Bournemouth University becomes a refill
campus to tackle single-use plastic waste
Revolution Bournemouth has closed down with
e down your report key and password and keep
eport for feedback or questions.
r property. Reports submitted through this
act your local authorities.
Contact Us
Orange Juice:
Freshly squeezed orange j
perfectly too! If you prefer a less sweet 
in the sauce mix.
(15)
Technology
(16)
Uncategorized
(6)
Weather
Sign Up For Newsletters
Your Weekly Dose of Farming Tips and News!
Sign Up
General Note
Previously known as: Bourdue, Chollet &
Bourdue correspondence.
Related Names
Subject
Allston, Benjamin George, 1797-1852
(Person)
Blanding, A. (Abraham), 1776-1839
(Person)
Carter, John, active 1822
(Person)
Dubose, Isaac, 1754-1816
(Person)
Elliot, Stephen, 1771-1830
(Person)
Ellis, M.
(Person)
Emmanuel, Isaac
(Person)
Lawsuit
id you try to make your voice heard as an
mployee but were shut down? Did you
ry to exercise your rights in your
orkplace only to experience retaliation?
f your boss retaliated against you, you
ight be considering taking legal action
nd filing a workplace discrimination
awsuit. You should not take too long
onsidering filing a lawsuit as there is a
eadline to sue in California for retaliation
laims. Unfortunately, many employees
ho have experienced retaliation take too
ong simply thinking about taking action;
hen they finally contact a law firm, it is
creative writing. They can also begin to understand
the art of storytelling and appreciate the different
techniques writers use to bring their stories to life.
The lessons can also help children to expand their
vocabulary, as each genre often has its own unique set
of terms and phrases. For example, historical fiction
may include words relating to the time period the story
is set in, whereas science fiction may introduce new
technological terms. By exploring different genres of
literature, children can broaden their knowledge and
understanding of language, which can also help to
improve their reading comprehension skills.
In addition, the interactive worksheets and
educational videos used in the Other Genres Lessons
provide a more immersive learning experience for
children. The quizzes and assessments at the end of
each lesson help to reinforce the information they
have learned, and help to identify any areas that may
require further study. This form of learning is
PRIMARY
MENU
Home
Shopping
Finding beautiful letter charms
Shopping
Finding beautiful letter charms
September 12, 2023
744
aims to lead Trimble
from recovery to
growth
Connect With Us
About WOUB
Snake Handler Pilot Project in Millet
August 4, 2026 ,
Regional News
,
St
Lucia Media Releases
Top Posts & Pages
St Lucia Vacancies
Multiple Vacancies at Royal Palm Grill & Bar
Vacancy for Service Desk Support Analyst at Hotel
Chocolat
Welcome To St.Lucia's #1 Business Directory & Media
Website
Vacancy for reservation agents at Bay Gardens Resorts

^^^^^^^^

* _Work required_
What you give back should be only the lines of the records above, starting at the line with "September 12, 2023" and ending at the line with "Vacancy for Service", restated word for word.

* _Output of the exercise_
September 12, 2023
744
aims to lead Trimble
from recovery to
growth
Connect With Us
About WOUB
Snake Handler Pilot Project in Millet
August 4, 2026 ,
Regional News
,
St
Lucia Media Releases
Top Posts & Pages
St Lucia Vacancies
Multiple Vacancies at Royal Palm Grill & Bar
Vacancy for Service Desk Support Analyst at Hotel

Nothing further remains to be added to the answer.